*What needs to be done*.
Quote all entries exactly, leaving pictures aside.

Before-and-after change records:
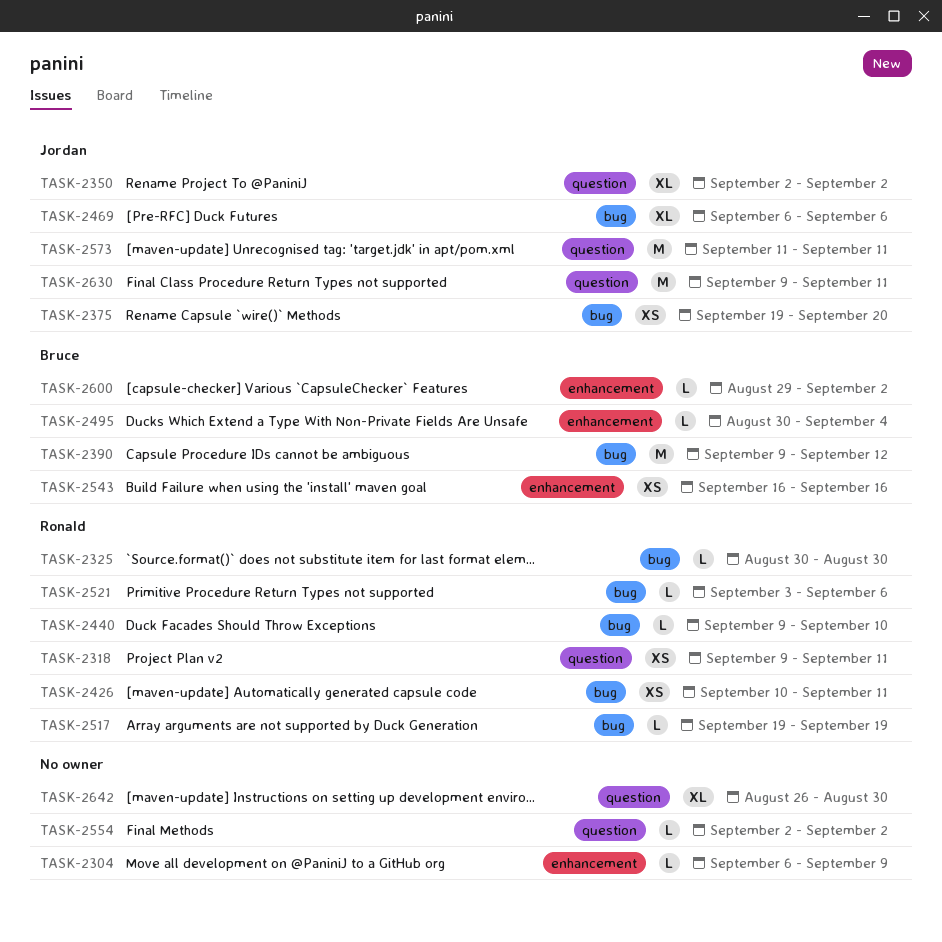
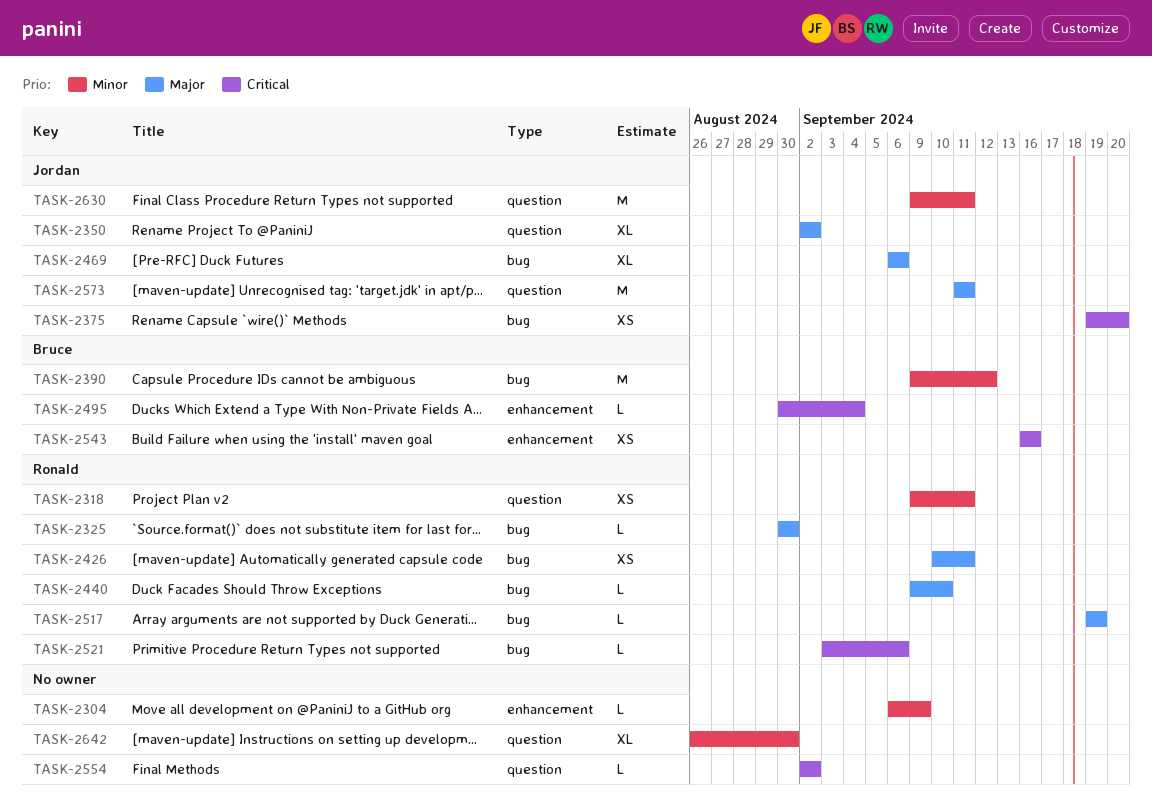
TASK-2600: present -> none

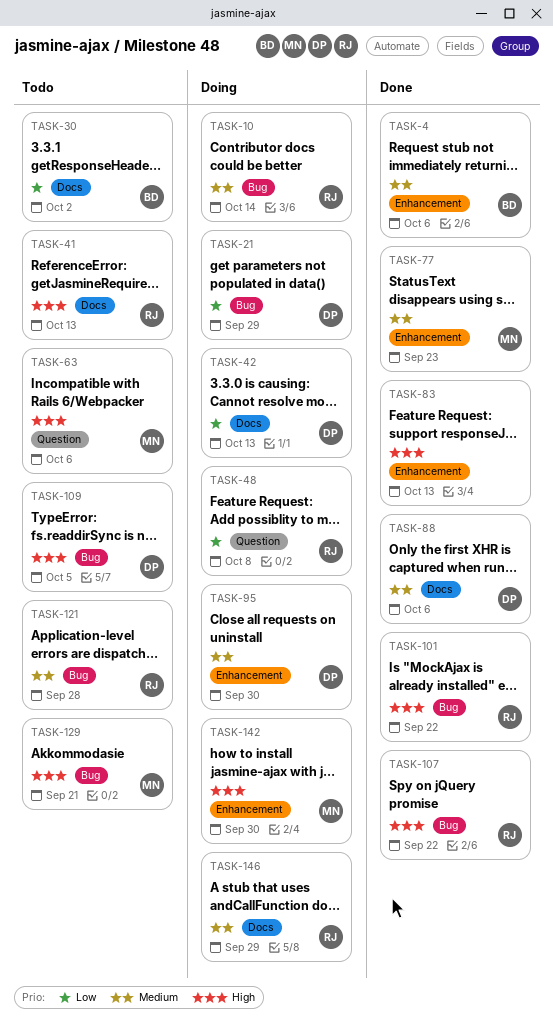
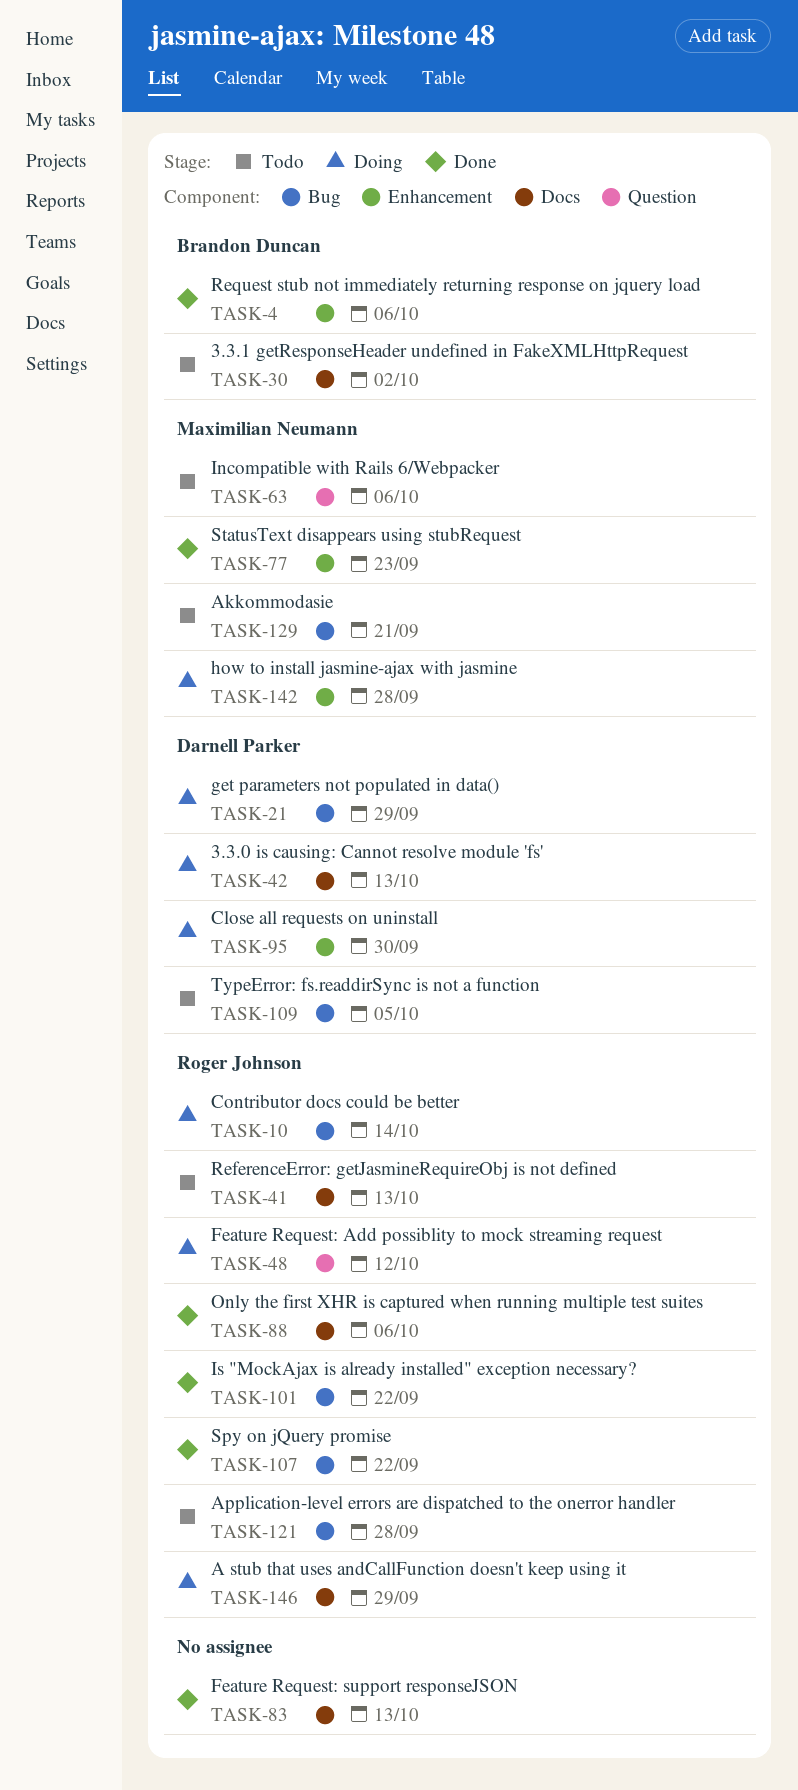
TASK-48, due: Oct 8 -> Oct 12
TASK-83, label: Enhancement -> Docs
TASK-88, owner: Darnell Parker -> Roger Johnson
TASK-142, due: Sep 30 -> Sep 28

*Written solution*.
TASK-2600: present -> none

TASK-48, due: Oct 8 -> Oct 12
TASK-83, label: Enhancement -> Docs
TASK-88, owner: Darnell Parker -> Roger Johnson
TASK-142, due: Sep 30 -> Sep 28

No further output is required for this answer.